• Extracted data:
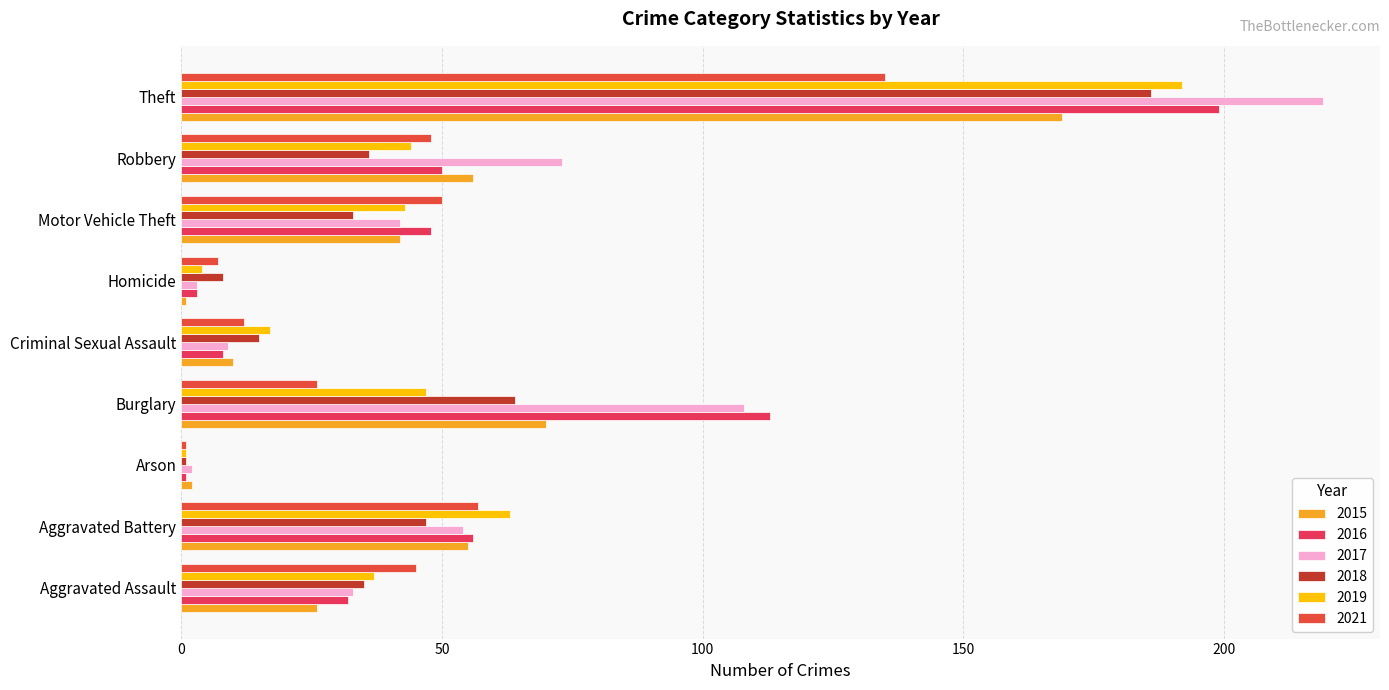

What is the spread (max minus min) of values at Robbery?

37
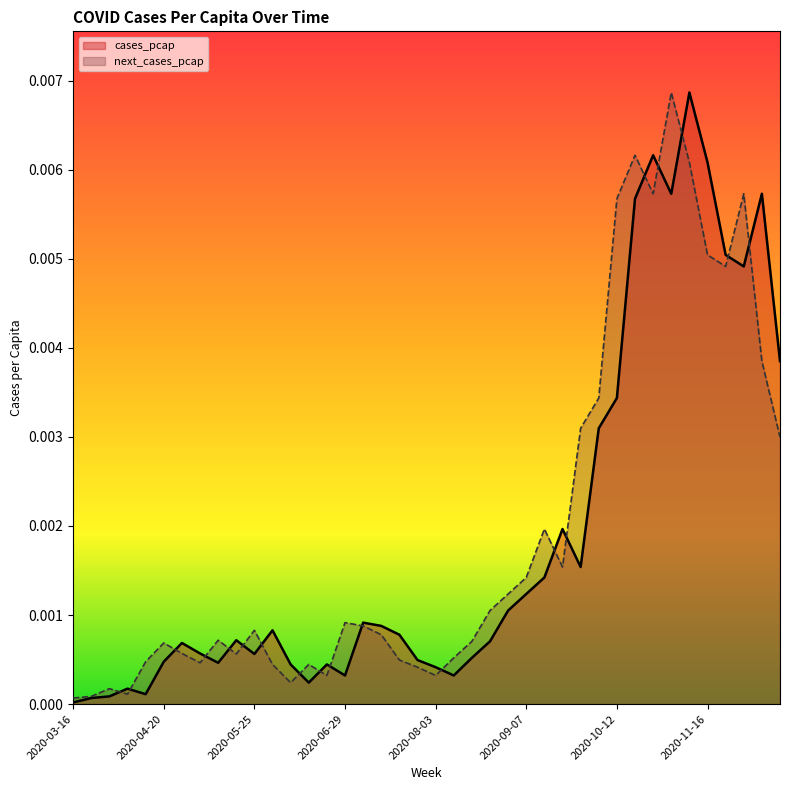

True or false: cases_pcap and next_cases_pcap cross at least once.

True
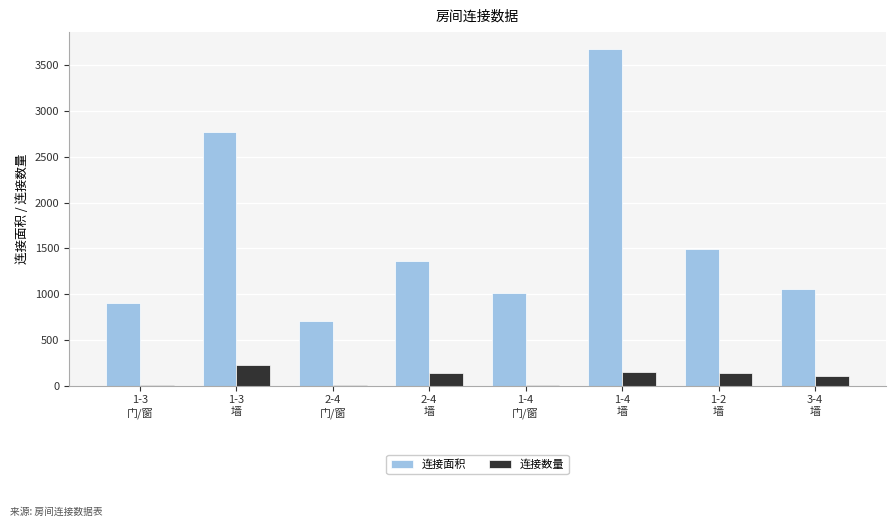

What are all the series names shown in the legend?

连接面积, 连接数量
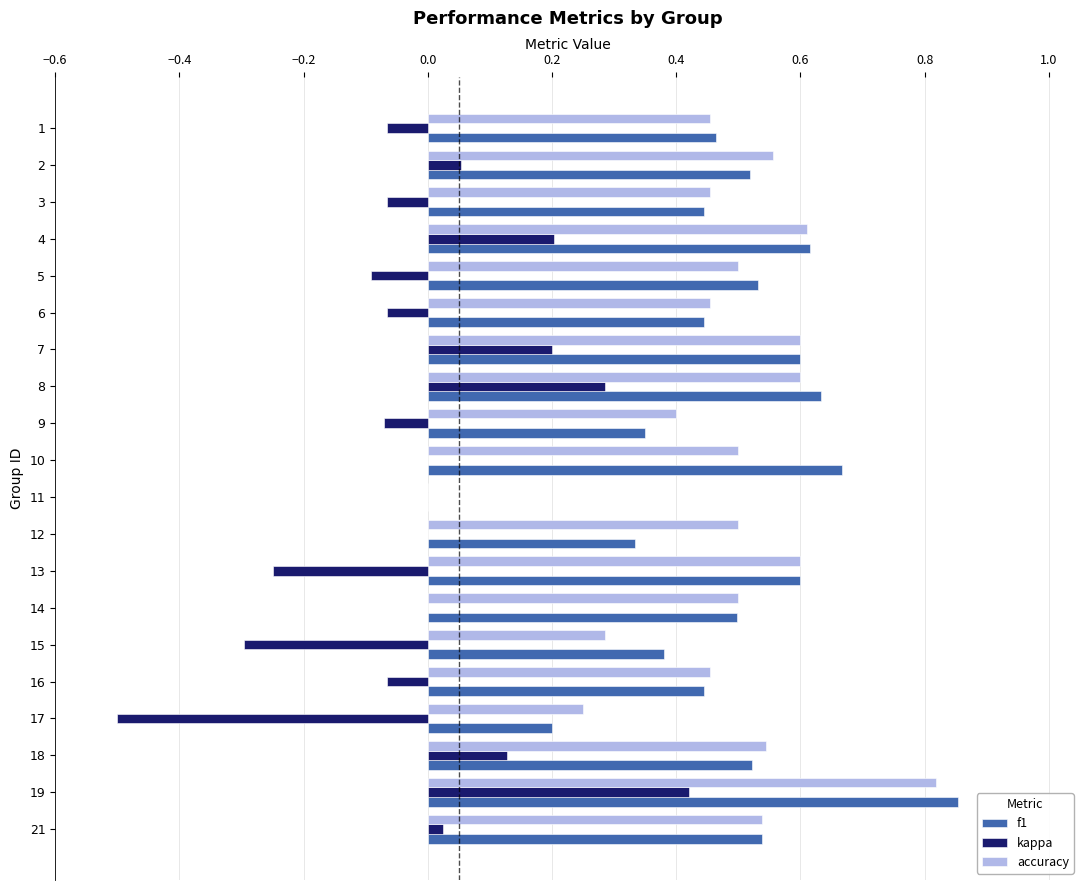

True or false: accuracy has a value of 0.5 at 3.

True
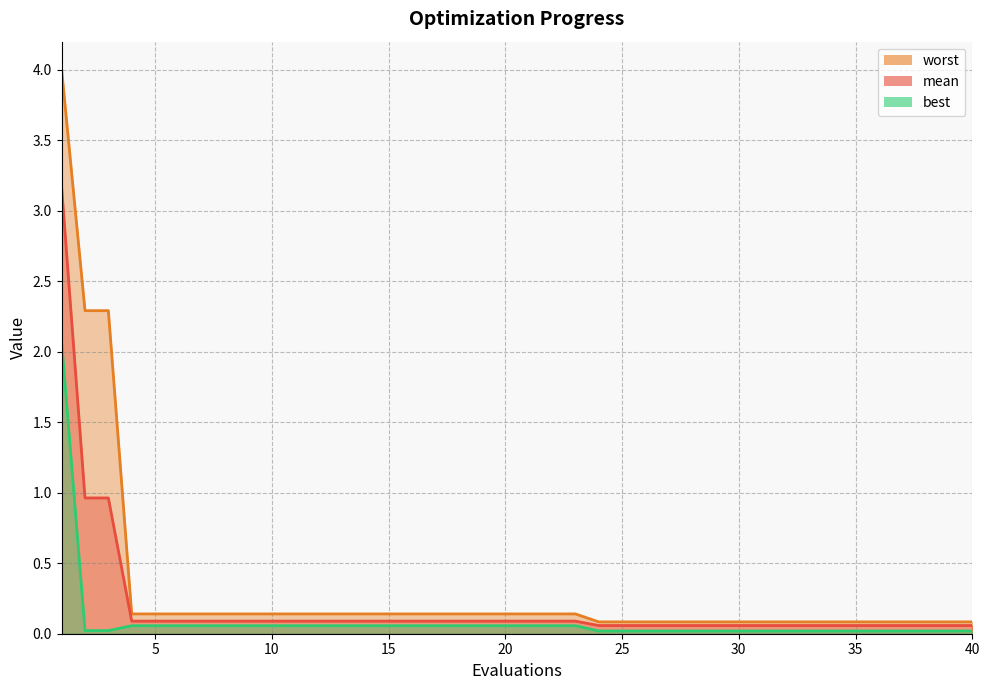

How many distinct data groups are displayed?

3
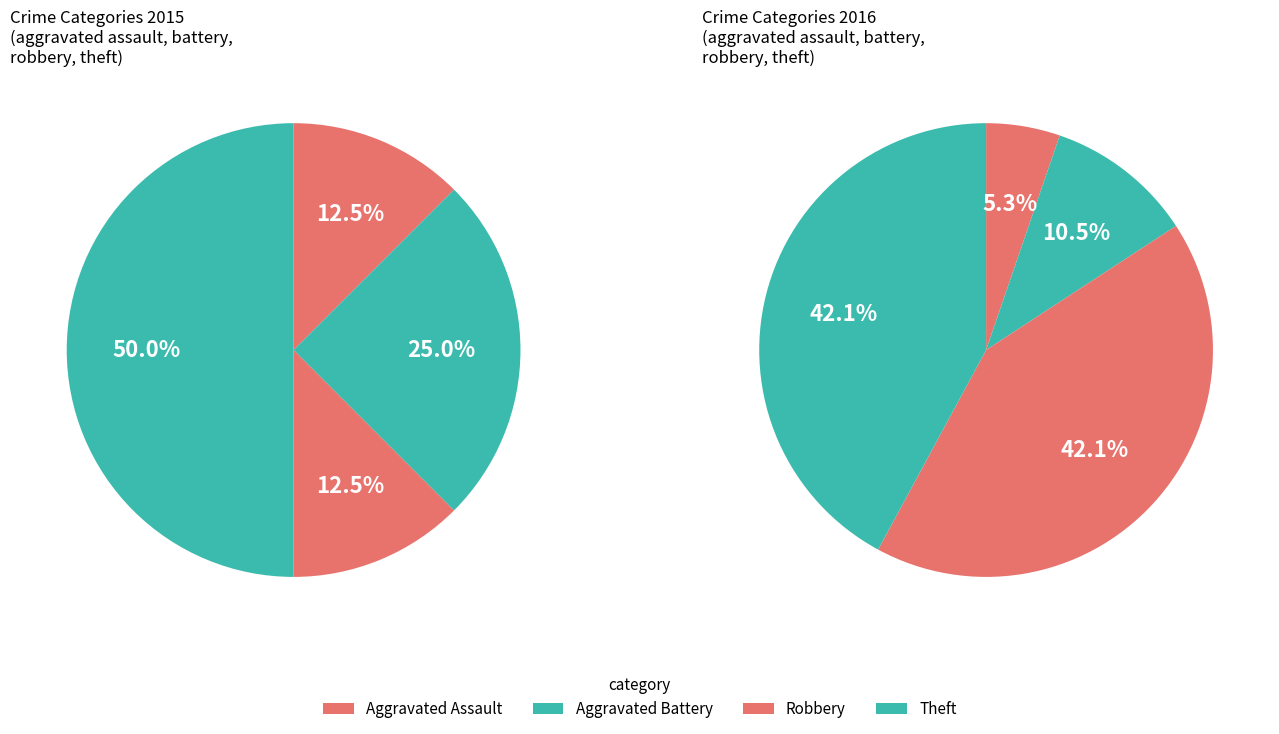

Is the sum of Aggravated Assault and Aggravated Battery greater than half?

No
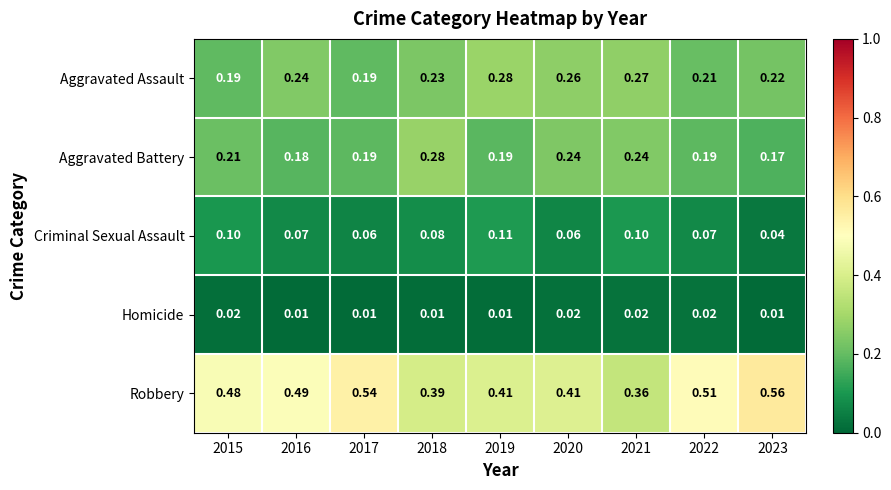

At 2022, list the series in order from largest to smallest.

Robbery, Aggravated Assault, Aggravated Battery, Criminal Sexual Assault, Homicide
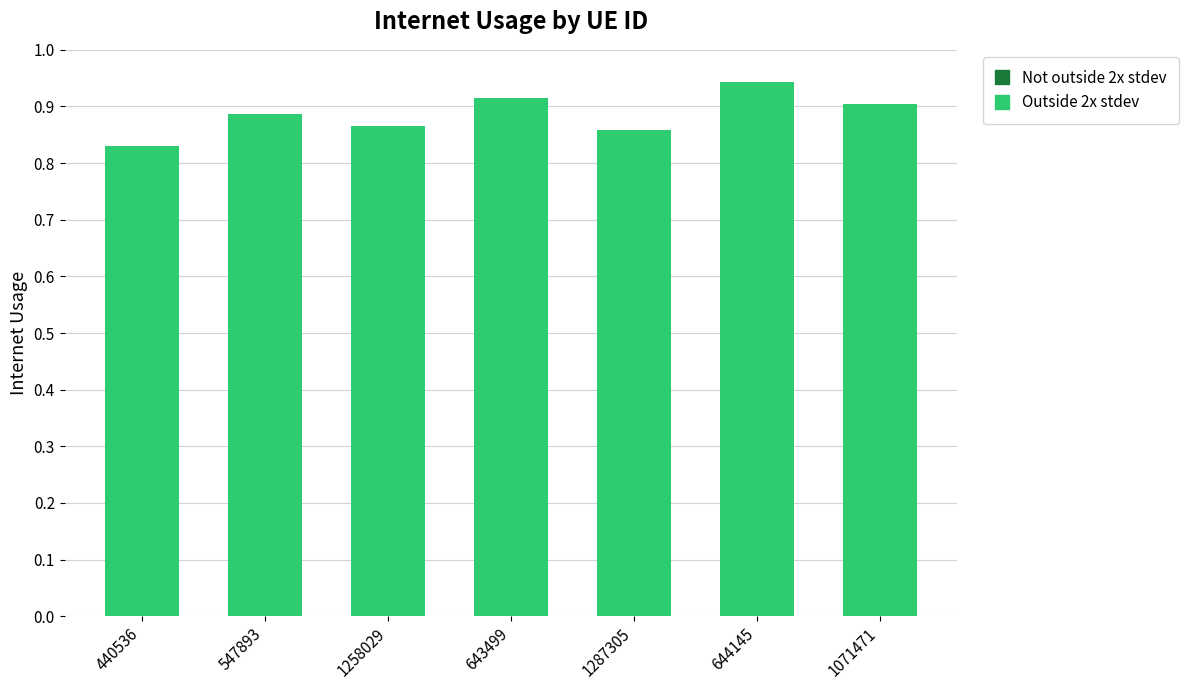

What is the change in value from 440536 to 547893?

+0.1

• About this task: Substitute "data series" for every "series" in the material, starting at the line that contains "True or false: cases_pcap" and running through the end of the material, and change nothing else. Leave out the pictures and give back only those lines.

• Reply to the task:
True or false: cases_pcap and next_cases_pcap cross at least once.

True

What are all the data series names shown in the legend?

连接面积, 连接数量

True or false: accuracy has a value of 0.5 at 3.

True

How many distinct data groups are displayed?

3

Is the sum of Aggravated Assault and Aggravated Battery greater than half?

No

At 2022, list the data series in order from largest to smallest.

Robbery, Aggravated Assault, Aggravated Battery, Criminal Sexual Assault, Homicide

What is the change in value from 440536 to 547893?

+0.1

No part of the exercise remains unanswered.